REQUIRED WORK
Set down, exactly as written, every line from the one containing "Оборудование для гидропоники" through the end of the listing.

START INPUT FOR THIS TASK

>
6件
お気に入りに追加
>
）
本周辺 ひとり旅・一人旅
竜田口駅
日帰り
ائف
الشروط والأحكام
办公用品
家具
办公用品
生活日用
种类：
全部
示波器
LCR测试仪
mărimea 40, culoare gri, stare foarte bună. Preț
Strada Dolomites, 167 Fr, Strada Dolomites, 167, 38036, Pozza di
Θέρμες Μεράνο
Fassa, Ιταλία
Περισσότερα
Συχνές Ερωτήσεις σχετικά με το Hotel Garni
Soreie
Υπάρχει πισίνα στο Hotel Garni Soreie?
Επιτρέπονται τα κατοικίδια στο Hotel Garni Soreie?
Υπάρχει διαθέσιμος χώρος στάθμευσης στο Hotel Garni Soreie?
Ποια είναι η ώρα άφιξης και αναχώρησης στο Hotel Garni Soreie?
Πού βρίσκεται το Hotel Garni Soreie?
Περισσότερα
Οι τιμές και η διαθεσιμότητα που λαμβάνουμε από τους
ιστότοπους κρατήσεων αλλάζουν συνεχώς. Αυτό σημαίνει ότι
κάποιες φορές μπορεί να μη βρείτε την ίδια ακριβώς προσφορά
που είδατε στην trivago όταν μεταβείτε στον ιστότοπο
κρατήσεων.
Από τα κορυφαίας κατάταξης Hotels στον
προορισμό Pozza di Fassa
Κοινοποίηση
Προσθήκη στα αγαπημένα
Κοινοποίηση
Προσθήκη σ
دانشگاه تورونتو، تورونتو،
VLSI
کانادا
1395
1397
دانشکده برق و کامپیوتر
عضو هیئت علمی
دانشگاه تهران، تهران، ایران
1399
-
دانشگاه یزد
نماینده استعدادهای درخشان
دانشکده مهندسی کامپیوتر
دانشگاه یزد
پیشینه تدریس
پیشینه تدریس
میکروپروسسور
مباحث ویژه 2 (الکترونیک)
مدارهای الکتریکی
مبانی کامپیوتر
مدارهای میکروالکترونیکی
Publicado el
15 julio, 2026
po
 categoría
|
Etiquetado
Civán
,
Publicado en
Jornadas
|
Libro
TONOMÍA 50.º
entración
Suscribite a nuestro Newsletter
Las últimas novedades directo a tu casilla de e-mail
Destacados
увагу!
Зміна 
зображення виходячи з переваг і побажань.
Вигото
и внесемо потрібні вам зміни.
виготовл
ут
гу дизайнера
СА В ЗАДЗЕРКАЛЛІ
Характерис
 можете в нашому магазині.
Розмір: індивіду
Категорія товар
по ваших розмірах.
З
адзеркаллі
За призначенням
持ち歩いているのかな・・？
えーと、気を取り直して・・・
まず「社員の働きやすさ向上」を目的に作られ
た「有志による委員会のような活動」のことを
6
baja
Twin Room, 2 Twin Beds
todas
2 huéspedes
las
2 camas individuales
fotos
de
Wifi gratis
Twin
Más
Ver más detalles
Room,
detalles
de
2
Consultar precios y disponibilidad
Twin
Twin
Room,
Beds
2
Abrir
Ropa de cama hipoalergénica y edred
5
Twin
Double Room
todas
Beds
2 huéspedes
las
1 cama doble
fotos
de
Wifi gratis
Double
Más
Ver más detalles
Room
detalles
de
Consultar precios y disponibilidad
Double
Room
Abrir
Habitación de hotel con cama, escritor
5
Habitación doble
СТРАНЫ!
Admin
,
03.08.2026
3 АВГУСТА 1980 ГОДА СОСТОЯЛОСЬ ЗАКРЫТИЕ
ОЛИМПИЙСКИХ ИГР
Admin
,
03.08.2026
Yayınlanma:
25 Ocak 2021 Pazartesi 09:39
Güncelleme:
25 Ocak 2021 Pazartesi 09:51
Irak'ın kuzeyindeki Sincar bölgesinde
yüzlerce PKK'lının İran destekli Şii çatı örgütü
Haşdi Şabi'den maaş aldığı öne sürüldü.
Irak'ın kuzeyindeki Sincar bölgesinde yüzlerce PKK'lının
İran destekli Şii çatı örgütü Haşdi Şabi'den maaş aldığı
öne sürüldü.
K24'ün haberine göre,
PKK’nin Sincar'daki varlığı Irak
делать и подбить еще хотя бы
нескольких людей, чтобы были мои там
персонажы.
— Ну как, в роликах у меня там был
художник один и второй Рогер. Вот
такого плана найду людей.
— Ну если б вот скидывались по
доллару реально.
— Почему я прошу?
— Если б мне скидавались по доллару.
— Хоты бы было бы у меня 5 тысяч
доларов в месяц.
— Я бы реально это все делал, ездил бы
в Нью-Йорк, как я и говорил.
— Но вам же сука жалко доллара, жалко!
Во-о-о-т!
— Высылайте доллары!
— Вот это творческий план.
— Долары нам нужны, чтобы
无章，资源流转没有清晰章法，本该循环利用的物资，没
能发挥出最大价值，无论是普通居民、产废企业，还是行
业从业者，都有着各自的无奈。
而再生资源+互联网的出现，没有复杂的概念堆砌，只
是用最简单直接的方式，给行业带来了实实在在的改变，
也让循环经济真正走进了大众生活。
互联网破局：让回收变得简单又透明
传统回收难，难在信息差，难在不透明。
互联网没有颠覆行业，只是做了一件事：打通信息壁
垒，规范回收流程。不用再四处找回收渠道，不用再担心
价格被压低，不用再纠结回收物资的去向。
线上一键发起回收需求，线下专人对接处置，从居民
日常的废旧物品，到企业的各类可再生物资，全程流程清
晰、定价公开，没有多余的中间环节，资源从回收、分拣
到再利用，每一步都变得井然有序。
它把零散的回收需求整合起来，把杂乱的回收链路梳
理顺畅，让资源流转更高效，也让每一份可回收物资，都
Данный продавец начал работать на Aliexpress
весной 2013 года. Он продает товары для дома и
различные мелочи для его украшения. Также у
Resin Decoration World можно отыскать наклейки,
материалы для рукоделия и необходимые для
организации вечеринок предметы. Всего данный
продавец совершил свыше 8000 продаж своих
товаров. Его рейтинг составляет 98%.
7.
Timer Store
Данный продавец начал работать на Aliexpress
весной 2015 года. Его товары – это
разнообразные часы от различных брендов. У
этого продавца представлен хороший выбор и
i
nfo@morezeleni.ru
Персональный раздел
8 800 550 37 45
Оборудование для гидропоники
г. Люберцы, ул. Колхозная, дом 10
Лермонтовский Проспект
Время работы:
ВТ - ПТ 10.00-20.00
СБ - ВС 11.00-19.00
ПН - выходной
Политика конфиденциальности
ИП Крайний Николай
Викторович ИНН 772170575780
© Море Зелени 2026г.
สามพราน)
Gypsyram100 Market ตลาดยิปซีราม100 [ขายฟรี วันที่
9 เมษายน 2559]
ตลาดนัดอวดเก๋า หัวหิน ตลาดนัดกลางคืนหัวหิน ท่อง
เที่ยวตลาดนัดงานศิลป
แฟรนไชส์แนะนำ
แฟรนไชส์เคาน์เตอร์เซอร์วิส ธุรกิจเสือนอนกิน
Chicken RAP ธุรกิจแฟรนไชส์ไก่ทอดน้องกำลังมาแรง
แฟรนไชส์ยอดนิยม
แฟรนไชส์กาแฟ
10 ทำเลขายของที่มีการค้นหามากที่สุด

END INPUT FOR THIS TASK

RESULT OF THIS EXERCISE
Оборудование для гидропоники
г. Люберцы, ул. Колхозная, дом 10
Лермонтовский Проспект
Время работы:
ВТ - ПТ 10.00-20.00
СБ - ВС 11.00-19.00
ПН - выходной
Политика конфиденциальности
ИП Крайний Николай
Викторович ИНН 772170575780
© Море Зелени 2026г.
สามพราน)
Gypsyram100 Market ตลาดยิปซีราม100 [ขายฟรี วันที่
9 เมษายน 2559]
ตลาดนัดอวดเก๋า หัวหิน ตลาดนัดกลางคืนหัวหิน ท่อง
เที่ยวตลาดนัดงานศิลป
แฟรนไชส์แนะนำ
แฟรนไชส์เคาน์เตอร์เซอร์วิส ธุรกิจเสือนอนกิน
Chicken RAP ธุรกิจแฟรนไชส์ไก่ทอดน้องกำลังมาแรง
แฟรนไชส์ยอดนิยม
แฟรนไชส์กาแฟ
10 ทำเลขายของที่มีการค้นหามากที่สุด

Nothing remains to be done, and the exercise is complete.